■ Data listing ■
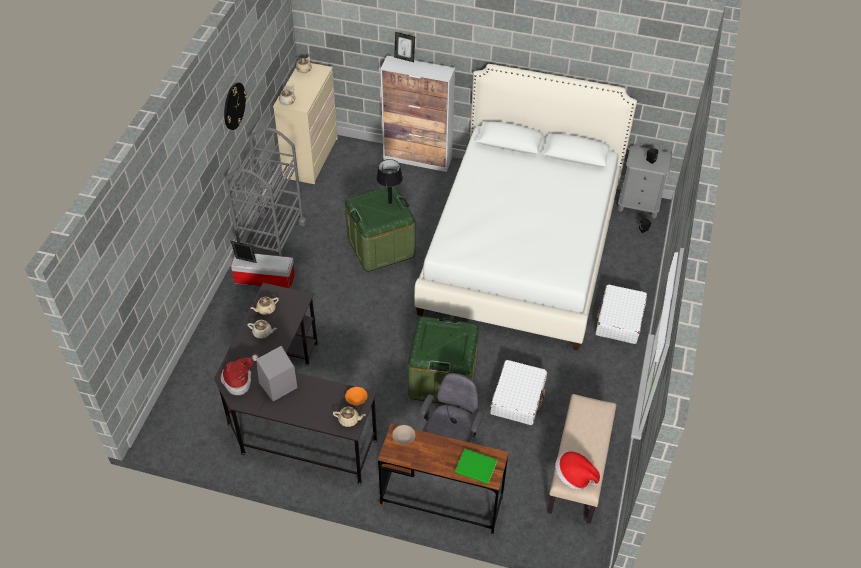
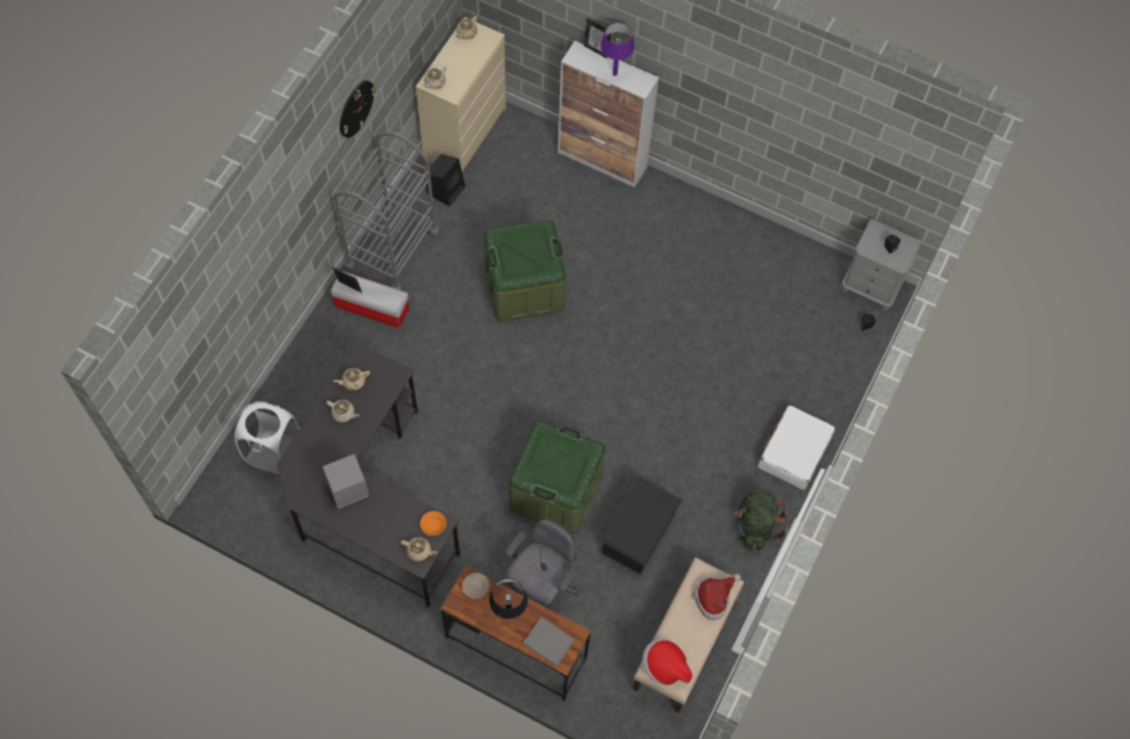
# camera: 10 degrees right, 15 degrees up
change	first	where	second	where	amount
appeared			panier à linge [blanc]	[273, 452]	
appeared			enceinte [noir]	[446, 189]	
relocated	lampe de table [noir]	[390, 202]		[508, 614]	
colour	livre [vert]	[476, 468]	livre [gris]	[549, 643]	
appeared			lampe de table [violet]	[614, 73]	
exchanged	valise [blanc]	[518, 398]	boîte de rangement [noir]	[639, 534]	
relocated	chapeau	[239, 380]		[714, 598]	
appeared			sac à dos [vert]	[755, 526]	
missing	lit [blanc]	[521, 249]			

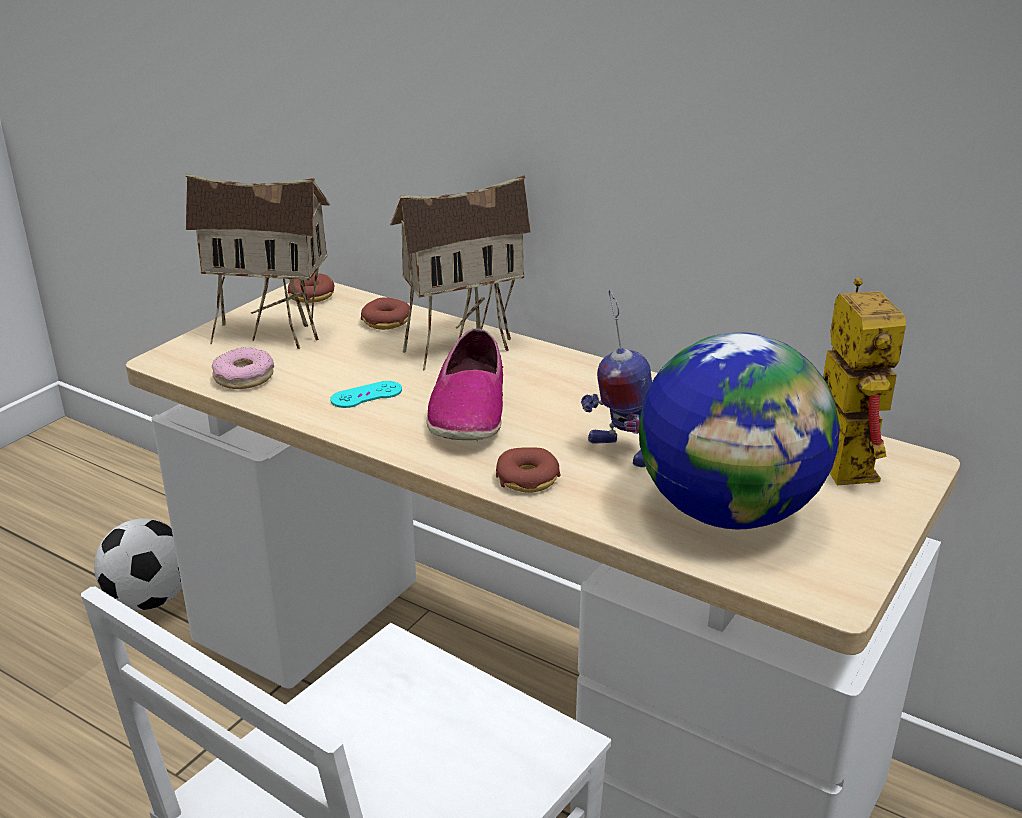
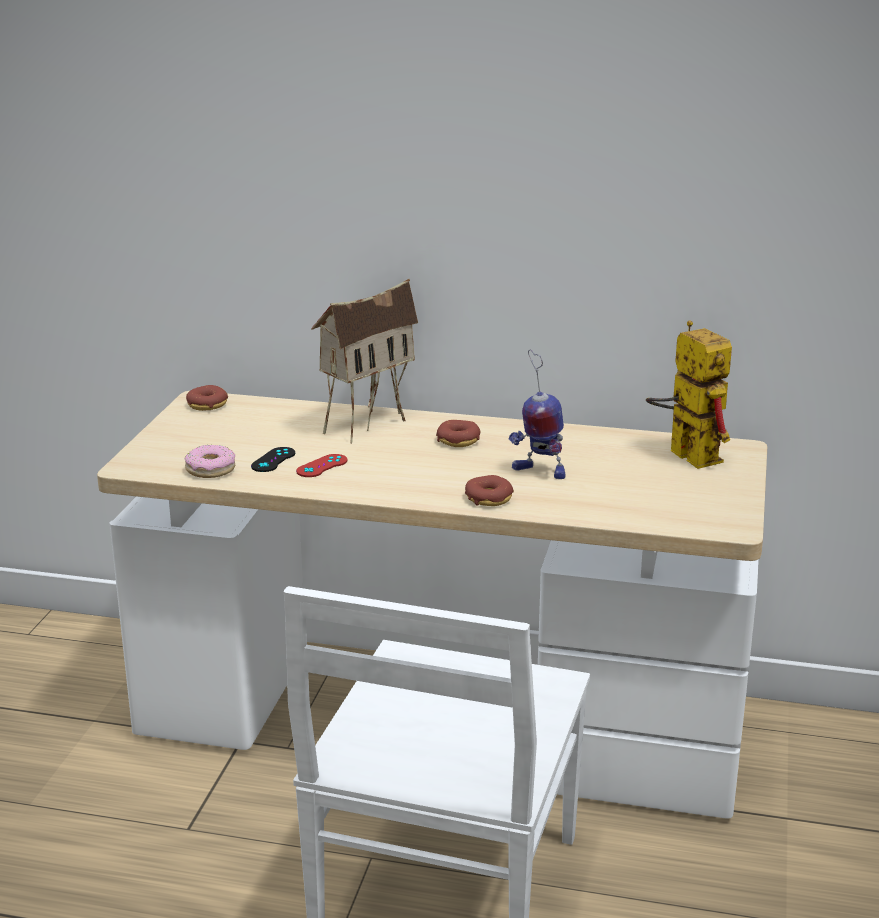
# camera: 20 degrees left, 5 degrees down
change	first	where	second	where	amount
appeared			manette [noir]	[273, 460]	
colour	manette [turquoise]	[366, 395]	manette [rouge]	[322, 466]	
relocated	beignet	[386, 321]		[458, 440]	
missing	ballon de foot	[149, 600]			
missing	maison miniature	[272, 333]			
missing	chaussure	[468, 410]			
missing	globe	[729, 511]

■ Your task ■
The answer must be every line from the entries above that holds the string "vert".

■ Problem solution ■
colour	livre [vert]	[476, 468]	livre [gris]	[549, 643]	
appeared			sac à dos [vert]	[755, 526]	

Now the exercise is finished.